§ **Directive**: The entries below contain a stretch that opens with the line containing "Подобрать похожее" and closes with the line containing "Заказать звонок"; set down that stretch exactly, both ends included, and nothing else.

§ **Available data**:
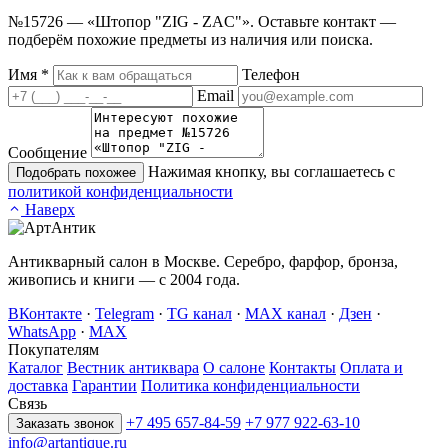
№15726 — «Штопор "ZIG - ZAC"». Оставьте контакт —
подберём похожие предметы из наличия или поиска.
Имя
*
Телефон
Email
Сообщение
Нажимая кнопку, вы соглашаетесь с
Подобрать похожее
политикой конфиденциальности
Наверх
Антикварный салон в Москве. Серебро, фарфор, бронза,
живопись и книги — с 2004 года.
ВКонтакте
·
Telegram
·
TG канал
·
MAX канал
·
Дзен
·
WhatsApp
·
MAX
Покупателям
Каталог
Вестник антиквара
О салоне
Контакты
Оплата и
доставка
Гарантии
Политика конфиденциальности
Связь
+7 495 657-84-59
+7 977 922-63-10
Заказать звонок
info@artantique.ru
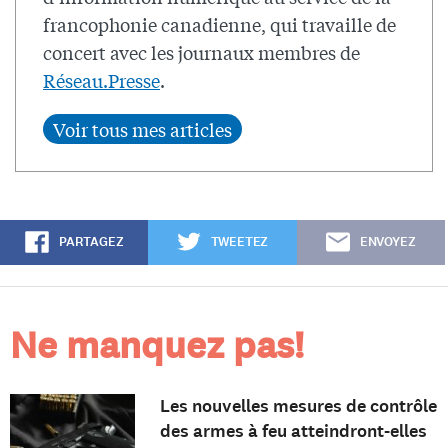
francophonie canadienne, qui travaille de
concert avec les journaux membres de
Réseau.Presse
.
PARTAGEZ
TWEETEZ
ENVOYEZ
Ne manquez pas!
Les nouvelles mesures de contrôle
des armes à feu atteindront-elles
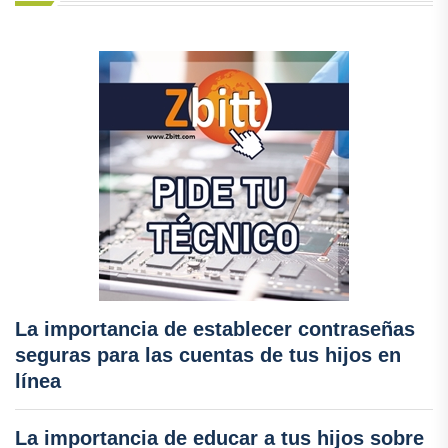
La importancia de establecer contraseñas
seguras para las cuentas de tus hijos en
línea
La importancia de educar a tus hijos sobre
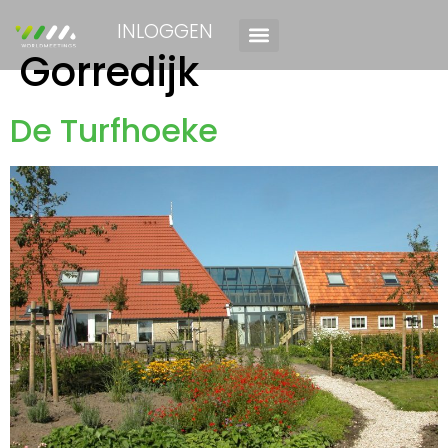
INLOGGEN
Gorredijk
De Turfhoeke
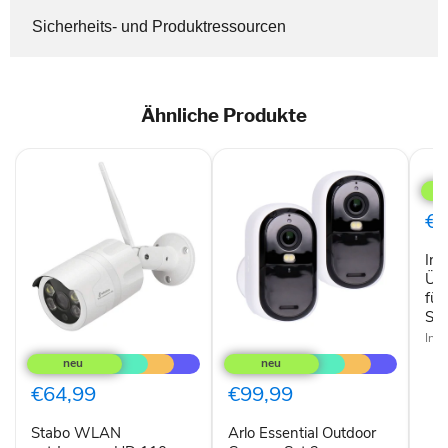
Sicherheits- und Produktressourcen
Ähnliche Produkte
Inde
WL
Übe
für
€1
WR1
Set
In
WR
Üb
fü
Se
Ind
Stabo
Arlo
WLAN
Essential
outdoorcam
Outdoor
HD
Camera
€64,99
€99,99
110
Set
2.
Stabo WLAN
Arlo Essential Outdoor
Generation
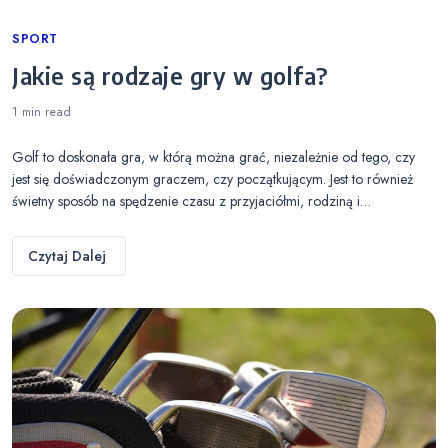
Categories
SPORT
Jakie są rodzaje gry w golfa?
1 min
read
Golf to doskonała gra, w którą można grać, niezależnie od tego, czy
jest się doświadczonym graczem, czy początkującym. Jest to również
świetny sposób na spędzenie czasu z przyjaciółmi, rodziną i…
Czytaj Dalej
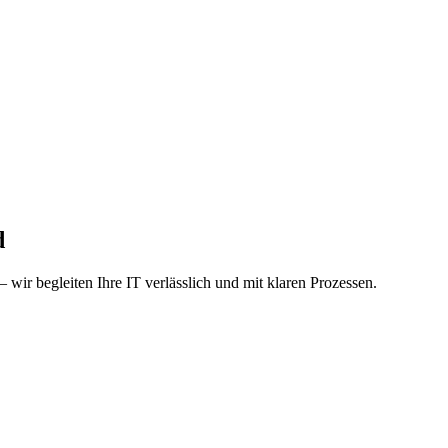
d
 wir begleiten Ihre IT verlässlich und mit klaren Prozessen.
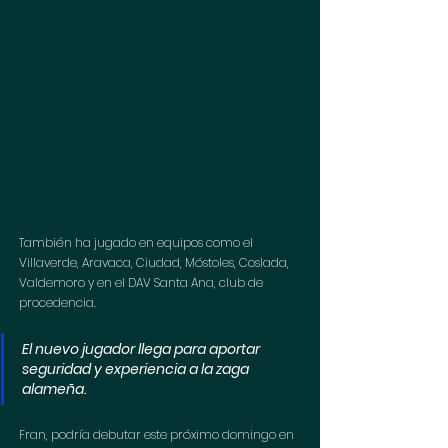
También ha jugado en equipos como el 
Villaverde, Aravaca, Ciudad, Móstoles, Coslada, 
Valdemoro y en el DAV Santa Ana, club de 
procedencia.
El nuevo jugador llega para aportar 
seguridad y experiencia a la zaga 
alameña.
Fran, podría debutar este próximo domingo en 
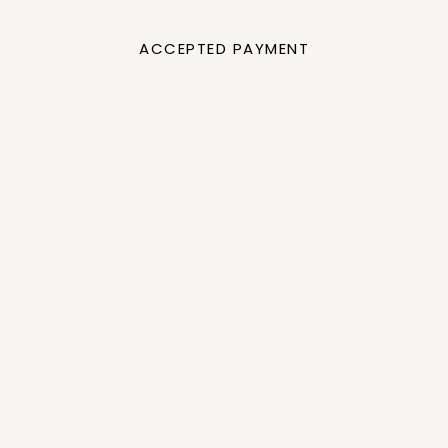
ACCEPTED PAYMENT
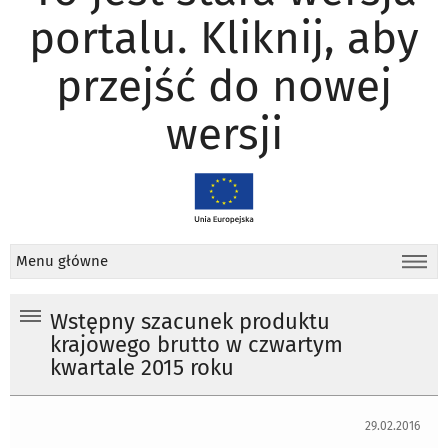
portalu. Kliknij, aby
przejść do nowej
wersji
Menu główne
Wstępny szacunek produktu
krajowego brutto w czwartym
kwartale 2015 roku
29.02.2016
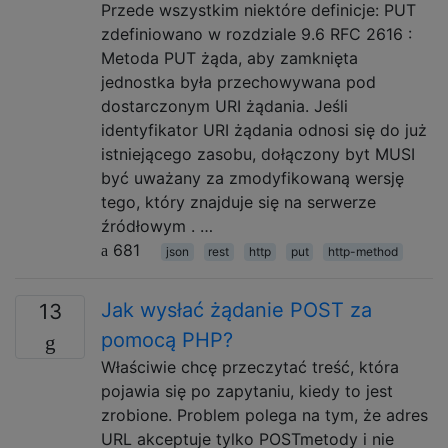
Przede wszystkim niektóre definicje: PUT
zdefiniowano w rozdziale 9.6 RFC 2616 :
Metoda PUT żąda, aby zamknięta
jednostka była przechowywana pod
dostarczonym URI żądania. Jeśli
identyfikator URI żądania odnosi się do już
istniejącego zasobu, dołączony byt MUSI
być uważany za zmodyfikowaną wersję
tego, który znajduje się na serwerze
źródłowym . …
681
json
rest
http
put
http-method
Jak wysłać żądanie POST za
13
pomocą PHP?
Właściwie chcę przeczytać treść, która
pojawia się po zapytaniu, kiedy to jest
zrobione. Problem polega na tym, że adres
URL akceptuje tylko POSTmetody i nie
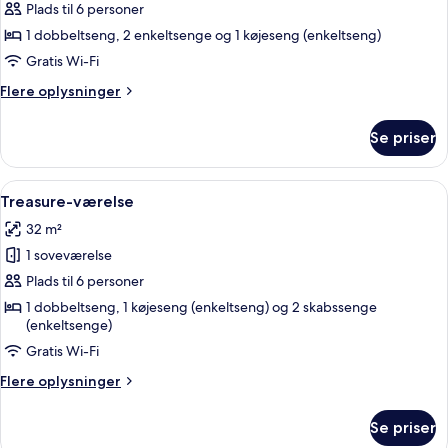
Adventure-
Plads til 6 personer
værelse
1 dobbeltseng, 2 enkeltsenge og 1 køjeseng (enkeltseng)
Gratis Wi-Fi
Flere
Flere oplysninger
oplysninger
om
Se priser
Adventure-
værelse
Indlæs
Et soveværelse med seng, natbord, la
4
Treasure-værelse
alle
32 m²
billeder
1 soveværelse
af
Treasure-
Plads til 6 personer
værelse
1 dobbeltseng, 1 køjeseng (enkeltseng) og 2 skabssenge
(enkeltsenge)
Gratis Wi-Fi
Flere
Flere oplysninger
oplysninger
om
Se priser
Treasure-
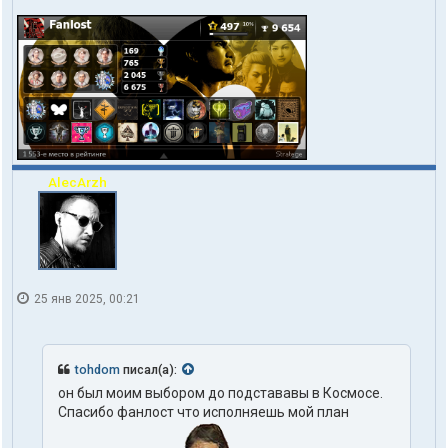
AlecArzh
25 янв 2025, 00:21
tohdom
писал(а):
он был моим выбором до подстававы в Космосе.
Спасибо фанлост что исполняешь мой план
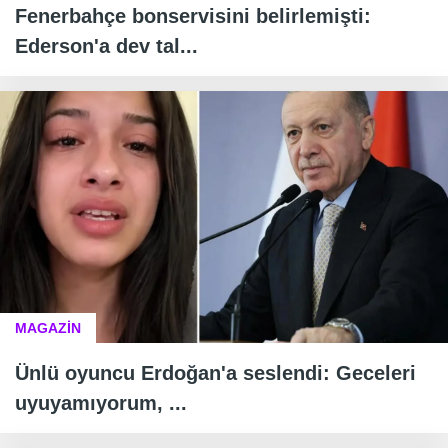
Fenerbahçe bonservisini belirlemişti:
Ederson'a dev tal...
MAGAZİN
Ünlü oyuncu Erdoğan'a seslendi: Geceleri
uyuyamıyorum, ...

§ **Response below**:
Подобрать похожее
политикой конфиденциальности
Наверх
Антикварный салон в Москве. Серебро, фарфор, бронза,
живопись и книги — с 2004 года.
ВКонтакте
·
Telegram
·
TG канал
·
MAX канал
·
Дзен
·
WhatsApp
·
MAX
Покупателям
Каталог
Вестник антиквара
О салоне
Контакты
Оплата и
доставка
Гарантии
Политика конфиденциальности
Связь
+7 495 657-84-59
+7 977 922-63-10
Заказать звонок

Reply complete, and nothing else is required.